- WHAT THE TASK ASKS
From the entries that follow, reproduce exactly and only the lines from the line with "Los directores deberán" to the line with "III. CONTRATACIÓN DE ASESORES EXTERNOS", endpoints included.
--- ENTRIES SUPPLIED Enclosed Below ---
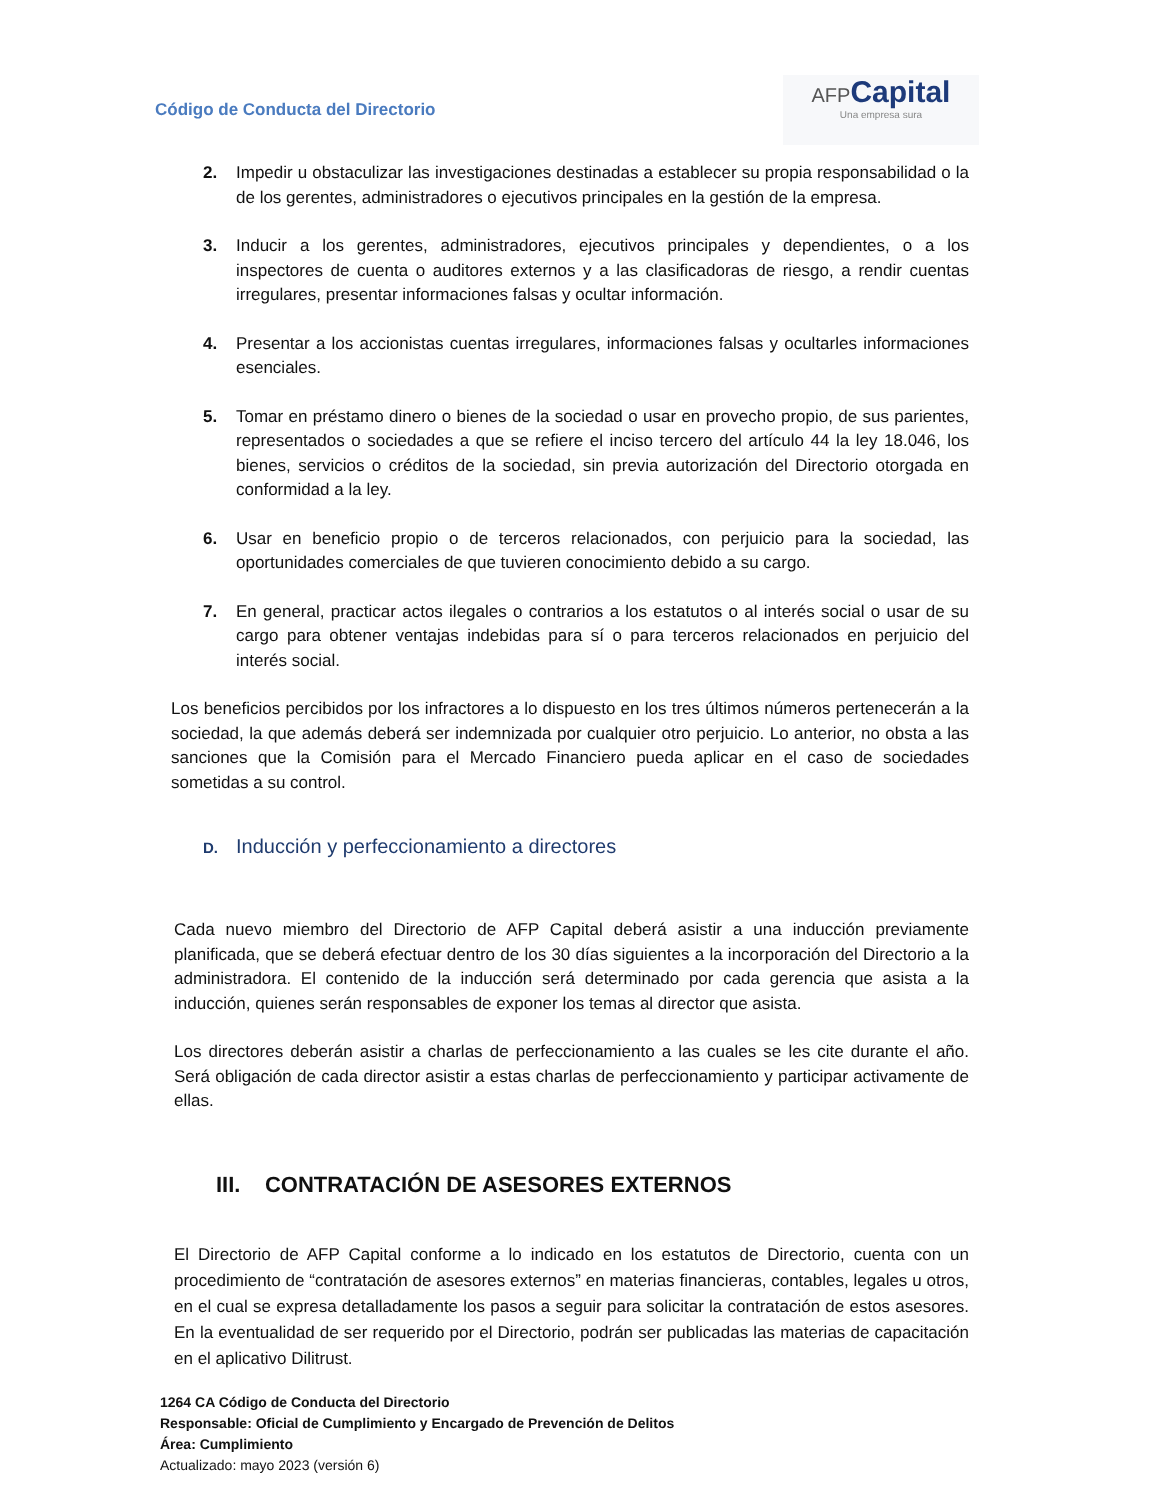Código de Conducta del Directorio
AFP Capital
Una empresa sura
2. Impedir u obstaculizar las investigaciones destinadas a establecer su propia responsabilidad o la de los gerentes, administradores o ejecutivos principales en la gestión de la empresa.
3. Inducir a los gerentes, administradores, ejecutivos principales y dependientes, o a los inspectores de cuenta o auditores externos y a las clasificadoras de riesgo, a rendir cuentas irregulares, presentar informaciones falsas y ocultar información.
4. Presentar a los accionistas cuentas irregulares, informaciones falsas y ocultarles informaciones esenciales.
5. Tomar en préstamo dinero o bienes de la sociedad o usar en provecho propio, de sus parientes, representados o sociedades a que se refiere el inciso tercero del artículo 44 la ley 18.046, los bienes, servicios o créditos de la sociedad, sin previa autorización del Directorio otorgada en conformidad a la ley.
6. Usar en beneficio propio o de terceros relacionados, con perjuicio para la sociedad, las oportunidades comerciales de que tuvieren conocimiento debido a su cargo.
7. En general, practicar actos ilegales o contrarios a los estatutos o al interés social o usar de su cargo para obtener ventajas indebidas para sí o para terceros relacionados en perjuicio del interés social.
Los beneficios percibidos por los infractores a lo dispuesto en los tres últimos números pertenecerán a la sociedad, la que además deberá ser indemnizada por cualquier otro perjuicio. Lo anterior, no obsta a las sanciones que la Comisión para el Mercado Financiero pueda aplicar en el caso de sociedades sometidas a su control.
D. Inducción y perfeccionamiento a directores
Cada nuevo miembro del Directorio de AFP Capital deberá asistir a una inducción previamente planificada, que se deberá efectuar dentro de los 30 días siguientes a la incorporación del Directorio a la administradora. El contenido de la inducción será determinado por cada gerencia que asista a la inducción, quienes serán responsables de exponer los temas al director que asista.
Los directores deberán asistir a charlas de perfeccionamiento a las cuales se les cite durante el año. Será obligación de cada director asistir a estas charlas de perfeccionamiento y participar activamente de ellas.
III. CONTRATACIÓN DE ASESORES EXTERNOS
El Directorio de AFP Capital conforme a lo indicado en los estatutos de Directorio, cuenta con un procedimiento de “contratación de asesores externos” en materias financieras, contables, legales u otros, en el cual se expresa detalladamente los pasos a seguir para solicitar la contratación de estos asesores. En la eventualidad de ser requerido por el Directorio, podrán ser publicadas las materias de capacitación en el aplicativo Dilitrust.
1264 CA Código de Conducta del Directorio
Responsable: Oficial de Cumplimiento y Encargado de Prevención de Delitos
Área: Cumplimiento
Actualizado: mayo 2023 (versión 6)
--- End of Enclosed ENTRIES SUPPLIED ---
- EXERCISE SOLUTION
Los directores deberán asistir a charlas de perfeccionamiento a las cuales se les cite durante el año. Será obligación de cada director asistir a estas charlas de perfeccionamiento y participar activamente de ellas.
III. CONTRATACIÓN DE ASESORES EXTERNOS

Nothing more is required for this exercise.